_ASSIGNMENT_: Filter on the word "características": copy each matching line from the listing below.

#####

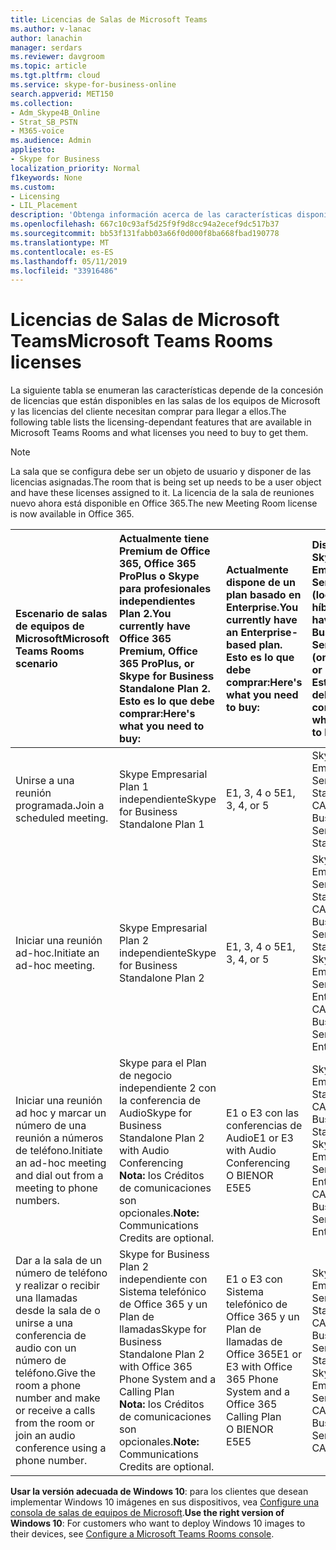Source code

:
 ```yaml
---
title: Licencias de Salas de Microsoft Teams
ms.author: v-lanac
author: lanachin
manager: serdars
ms.reviewer: davgroom
ms.topic: article
ms.tgt.pltfrm: cloud
ms.service: skype-for-business-online
search.appverid: MET150
ms.collection:
- Adm_Skype4B_Online
- Strat_SB_PSTN
- M365-voice
ms.audience: Admin
appliesto:
- Skype for Business
localization_priority: Normal
f1keywords: None
ms.custom:
- Licensing
- LIL_Placement
description: 'Obtenga información acerca de las características disponibles en Microsoft los equipos locales. '
ms.openlocfilehash: 667c10c93af5d25f9f9d8cc94a2ecef9dc517b37
ms.sourcegitcommit: bb53f131fabb03a66f0d000f8ba668fbad190778
ms.translationtype: MT
ms.contentlocale: es-ES
ms.lasthandoff: 05/11/2019
ms.locfileid: "33916486"
---
```

# <a name="microsoft-teams-rooms-licenses"></a><span data-ttu-id="75ee8-103">Licencias de Salas de Microsoft Teams</span><span class="sxs-lookup"><span data-stu-id="75ee8-103">Microsoft Teams Rooms licenses</span></span>
<span data-ttu-id="75ee8-104"><a name="bkmk_srs"> </a></span><span class="sxs-lookup"><span data-stu-id="75ee8-104"><a name="bkmk_srs"> </a></span></span>

<span data-ttu-id="75ee8-105">La siguiente tabla se enumeran las características depende de la concesión de licencias que están disponibles en las salas de los equipos de Microsoft y las licencias del cliente necesitan comprar para llegar a ellos.</span><span class="sxs-lookup"><span data-stu-id="75ee8-105">The following table lists the licensing-dependant features that are available in Microsoft Teams Rooms and what licenses you need to buy to get them.</span></span>
  
> [!NOTE]
> <span data-ttu-id="75ee8-106">La sala que se configura debe ser un objeto de usuario y disponer de las licencias asignadas.</span><span class="sxs-lookup"><span data-stu-id="75ee8-106">The room that is being set up needs to be a user object and have these licenses assigned to it.</span></span>
> <span data-ttu-id="75ee8-107">La licencia de la sala de reuniones nuevo ahora está disponible en Office 365.</span><span class="sxs-lookup"><span data-stu-id="75ee8-107">The new Meeting Room license is now available in Office 365.</span></span>

|<span data-ttu-id="75ee8-108">Escenario de salas de equipos de Microsoft</span><span class="sxs-lookup"><span data-stu-id="75ee8-108">Microsoft Teams Rooms scenario</span></span> |<span data-ttu-id="75ee8-109">Actualmente tiene Premium de Office 365, Office 365 ProPlus o Skype para profesionales independientes Plan 2.</span><span class="sxs-lookup"><span data-stu-id="75ee8-109">You currently have Office 365 Premium, Office 365 ProPlus, or Skype for Business Standalone Plan 2.</span></span>  <br/> <span data-ttu-id="75ee8-110">Esto es lo que debe comprar:</span><span class="sxs-lookup"><span data-stu-id="75ee8-110">Here's what you need to buy:</span></span>  |<span data-ttu-id="75ee8-111">Actualmente dispone de un plan basado en Enterprise.</span><span class="sxs-lookup"><span data-stu-id="75ee8-111">You currently have an Enterprise-based plan.</span></span>  <br/> <span data-ttu-id="75ee8-112">Esto es lo que debe comprar:</span><span class="sxs-lookup"><span data-stu-id="75ee8-112">Here's what you need to buy:</span></span> |<span data-ttu-id="75ee8-113">Dispone de Skype Empresarial Server 2015 (local o híbrido).</span><span class="sxs-lookup"><span data-stu-id="75ee8-113">You have Skype for Business Server 2015 (on-premises or hybrid).</span></span> <br/> <span data-ttu-id="75ee8-114">Esto es lo que debe comprar:</span><span class="sxs-lookup"><span data-stu-id="75ee8-114">Here's what you need to buy:</span></span>|
|:-----|:-----|:-----|:-----|
|<span data-ttu-id="75ee8-115">Unirse a una reunión programada.</span><span class="sxs-lookup"><span data-stu-id="75ee8-115">Join a scheduled meeting.</span></span>  |<span data-ttu-id="75ee8-116">Skype Empresarial Plan 1 independiente</span><span class="sxs-lookup"><span data-stu-id="75ee8-116">Skype for Business Standalone Plan 1</span></span> |<span data-ttu-id="75ee8-117">E1, 3, 4 o 5</span><span class="sxs-lookup"><span data-stu-id="75ee8-117">E1, 3, 4, or 5</span></span>  |<span data-ttu-id="75ee8-118">Skype Empresarial Servidor Standard CAL</span><span class="sxs-lookup"><span data-stu-id="75ee8-118">Skype for Business Server Standard CAL</span></span>  |
|<span data-ttu-id="75ee8-119">Iniciar una reunión ad-hoc.</span><span class="sxs-lookup"><span data-stu-id="75ee8-119">Initiate an ad-hoc meeting.</span></span> |<span data-ttu-id="75ee8-120">Skype Empresarial Plan 2 independiente</span><span class="sxs-lookup"><span data-stu-id="75ee8-120">Skype for Business Standalone Plan 2</span></span> |<span data-ttu-id="75ee8-121">E1, 3, 4 o 5</span><span class="sxs-lookup"><span data-stu-id="75ee8-121">E1, 3, 4, or 5</span></span> |<span data-ttu-id="75ee8-122">Skype Empresarial Servidor Standard CAL</span><span class="sxs-lookup"><span data-stu-id="75ee8-122">Skype for Business Server Standard CAL</span></span>  <br/> <span data-ttu-id="75ee8-123">Skype Empresarial Servidor Enterprise CAL</span><span class="sxs-lookup"><span data-stu-id="75ee8-123">Skype for Business Server Enterprise CAL</span></span>|
|<span data-ttu-id="75ee8-124">Iniciar una reunión ad hoc y marcar un número de una reunión a números de teléfono.</span><span class="sxs-lookup"><span data-stu-id="75ee8-124">Initiate an ad-hoc meeting and dial out from a meeting to phone numbers.</span></span> |<span data-ttu-id="75ee8-125">Skype para el Plan de negocio independiente 2 con la conferencia de Audio</span><span class="sxs-lookup"><span data-stu-id="75ee8-125">Skype for Business Standalone Plan 2 with Audio Conferencing</span></span>  <br/> <span data-ttu-id="75ee8-126">**Nota:** los Créditos de comunicaciones son opcionales.</span><span class="sxs-lookup"><span data-stu-id="75ee8-126">**Note:** Communications Credits are optional.</span></span> |<span data-ttu-id="75ee8-127">E1 o E3 con las conferencias de Audio</span><span class="sxs-lookup"><span data-stu-id="75ee8-127">E1 or E3 with Audio Conferencing</span></span>  <br/> <span data-ttu-id="75ee8-128">O BIEN</span><span class="sxs-lookup"><span data-stu-id="75ee8-128">OR</span></span>  <br/> <span data-ttu-id="75ee8-129">E5</span><span class="sxs-lookup"><span data-stu-id="75ee8-129">E5</span></span>  <br/> |<span data-ttu-id="75ee8-130">Skype Empresarial Standard CAL</span><span class="sxs-lookup"><span data-stu-id="75ee8-130">Skype for Business Standard CAL</span></span>  <br/> <span data-ttu-id="75ee8-131">Skype Empresarial Servidor Enterprise CAL</span><span class="sxs-lookup"><span data-stu-id="75ee8-131">Skype for Business Server Enterprise CAL</span></span>|
|<span data-ttu-id="75ee8-132">Dar a la sala de un número de teléfono y realizar o recibir una llamadas desde la sala de o unirse a una conferencia de audio con un número de teléfono.</span><span class="sxs-lookup"><span data-stu-id="75ee8-132">Give the room a phone number and make or receive a calls from the room or join an audio conference using a phone number.</span></span>  |<span data-ttu-id="75ee8-133">Skype for Business Plan 2 independiente con Sistema telefónico de Office 365 y un Plan de llamadas</span><span class="sxs-lookup"><span data-stu-id="75ee8-133">Skype for Business Standalone Plan 2 with Office 365 Phone System and a Calling Plan</span></span>  <br/> <span data-ttu-id="75ee8-134">**Nota:** los Créditos de comunicaciones son opcionales.</span><span class="sxs-lookup"><span data-stu-id="75ee8-134">**Note:** Communications Credits are optional.</span></span>           |<span data-ttu-id="75ee8-135">E1 o E3 con Sistema telefónico de Office 365 y un Plan de llamadas de Office 365</span><span class="sxs-lookup"><span data-stu-id="75ee8-135">E1 or E3 with Office 365 Phone System and a Office 365 Calling Plan</span></span>  <br/> <span data-ttu-id="75ee8-136">O BIEN</span><span class="sxs-lookup"><span data-stu-id="75ee8-136">OR</span></span>  <br/> <span data-ttu-id="75ee8-137">E5</span><span class="sxs-lookup"><span data-stu-id="75ee8-137">E5</span></span>   |<span data-ttu-id="75ee8-138">Skype Empresarial Servidor Standard CAL</span><span class="sxs-lookup"><span data-stu-id="75ee8-138">Skype for Business Server Standard CAL</span></span>  <br/> <span data-ttu-id="75ee8-139">Skype Empresarial Servidor Plus CAL</span><span class="sxs-lookup"><span data-stu-id="75ee8-139">Skype for Business Server Plus CAL</span></span>  |

 <span data-ttu-id="75ee8-140">**Usar la versión adecuada de Windows 10**: para los clientes que desean implementar Windows 10 imágenes en sus dispositivos, vea [Configure una consola de salas de equipos de Microsoft](/Skypeforbusiness/deploy/deploy-clients/console.md).</span><span class="sxs-lookup"><span data-stu-id="75ee8-140">**Use the right version of Windows 10**: For customers who want to deploy Windows 10 images to their devices, see [Configure a Microsoft Teams Rooms console](/Skypeforbusiness/deploy/deploy-clients/console.md).</span></span>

#####

_RESULT_:
description: 'Obtenga información acerca de las características disponibles en Microsoft los equipos locales. '
<span data-ttu-id="75ee8-105">La siguiente tabla se enumeran las características depende de la concesión de licencias que están disponibles en las salas de los equipos de Microsoft y las licencias del cliente necesitan comprar para llegar a ellos.</span><span class="sxs-lookup"><span data-stu-id="75ee8-105">The following table lists the licensing-dependant features that are available in Microsoft Teams Rooms and what licenses you need to buy to get them.</span></span>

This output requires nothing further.